BEGIN Source text
At the Austen Riggs Center, our approach to treatment is tailored to the needs of each individual, and as a result, each patient’s costs vary accordingly. We work on an out-of-network basis with insurance, and many of our patients are able to utilize reimbursements to help finance treatment, in some instances getting full coverage.
Riggs offers a range of treatment programs, and the total length of stay can run from six weeks to a year or more. The median length of treatment is approximately five to six months. Depending on the program, the cost of the six-week evaluation and treatment phase ranges from $75,500 to $81,380*, which includes an admission consultation fee of $2,000. A refundable payment of $50,000 (applied to the cost of treatment) is required on the day of admission. We encourage you to contact our Admissions team for specific information.
As you can read below, most of our patients are able to utilize insurance reimbursements to help finance treatment, in some instances getting full coverage. Generally, the cost of treatment for patients who remain at Riggs for a few months averages $1,200 per day. Patients remaining in treatment for longer periods of time, when clinically indicated, may step down to less costly treatment programs that are less intensively staffed. Our all-inclusive fees cover room and board, individual psychotherapy sessions four times a week**, pharmacotherapy, social work and family work (if indicated), nursing care, fitness classes, access to our Therapeutic Community Program and Activities Program, and more. Download the PDF for details.
* As of 7/1/23; subject to change
** On occasion, due to holidays or therapist absences, interim therapy sessions occur two times/week
Over the past five years, Riggs provided $5 million in financial assistance and payment discounts. The patient and/or financially responsible party may complete a Fee Reduction Application prior to admission or at any time during treatment. After considering all relevant factors, including a review of available financial resources and the patient’s treatment plan, we may provide a fee reduction of up to 35%.
END Source text
BEGIN Material supplied
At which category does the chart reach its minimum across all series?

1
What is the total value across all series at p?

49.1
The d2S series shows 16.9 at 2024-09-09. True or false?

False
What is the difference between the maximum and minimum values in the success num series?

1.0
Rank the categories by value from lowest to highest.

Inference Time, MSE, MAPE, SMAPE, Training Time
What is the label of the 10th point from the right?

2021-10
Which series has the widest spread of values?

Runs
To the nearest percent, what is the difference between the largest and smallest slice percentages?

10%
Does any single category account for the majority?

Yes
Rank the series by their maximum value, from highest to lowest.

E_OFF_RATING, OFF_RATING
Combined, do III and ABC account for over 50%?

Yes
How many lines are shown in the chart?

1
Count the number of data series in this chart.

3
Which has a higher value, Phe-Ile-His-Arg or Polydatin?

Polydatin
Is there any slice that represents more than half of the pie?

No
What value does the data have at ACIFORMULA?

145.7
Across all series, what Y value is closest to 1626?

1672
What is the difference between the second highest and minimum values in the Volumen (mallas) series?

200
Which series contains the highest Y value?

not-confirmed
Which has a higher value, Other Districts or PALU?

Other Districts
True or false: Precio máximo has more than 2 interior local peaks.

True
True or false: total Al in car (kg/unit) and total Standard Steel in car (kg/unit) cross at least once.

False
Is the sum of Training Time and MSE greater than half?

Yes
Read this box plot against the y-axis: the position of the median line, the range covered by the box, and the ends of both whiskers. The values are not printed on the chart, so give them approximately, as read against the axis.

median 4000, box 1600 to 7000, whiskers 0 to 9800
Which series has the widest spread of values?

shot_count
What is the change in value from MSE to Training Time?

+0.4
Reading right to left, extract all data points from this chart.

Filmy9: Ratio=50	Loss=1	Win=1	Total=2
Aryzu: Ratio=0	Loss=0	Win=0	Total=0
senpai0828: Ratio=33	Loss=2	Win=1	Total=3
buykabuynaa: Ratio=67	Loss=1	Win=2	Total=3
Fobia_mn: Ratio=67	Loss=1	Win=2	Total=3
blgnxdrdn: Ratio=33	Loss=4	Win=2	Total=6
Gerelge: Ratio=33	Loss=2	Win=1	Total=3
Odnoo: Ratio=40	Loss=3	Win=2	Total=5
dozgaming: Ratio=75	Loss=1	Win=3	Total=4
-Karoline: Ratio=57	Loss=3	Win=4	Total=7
END Material supplied
Summarize the text on treatment costs at the Austen Riggs Center in two sentences.

** Result of this exercise **
The Austen Riggs Center tailors treatment to each patient, so costs vary, and it works with insurance on an out-of-network basis, with many patients using reimbursements to help finance treatment. Depending on the program, the six-week evaluation and treatment phase costs $75,500 to $81,380, a refundable $50,000 payment is required on the day of admission, and patients may apply for a fee reduction of up to 35%.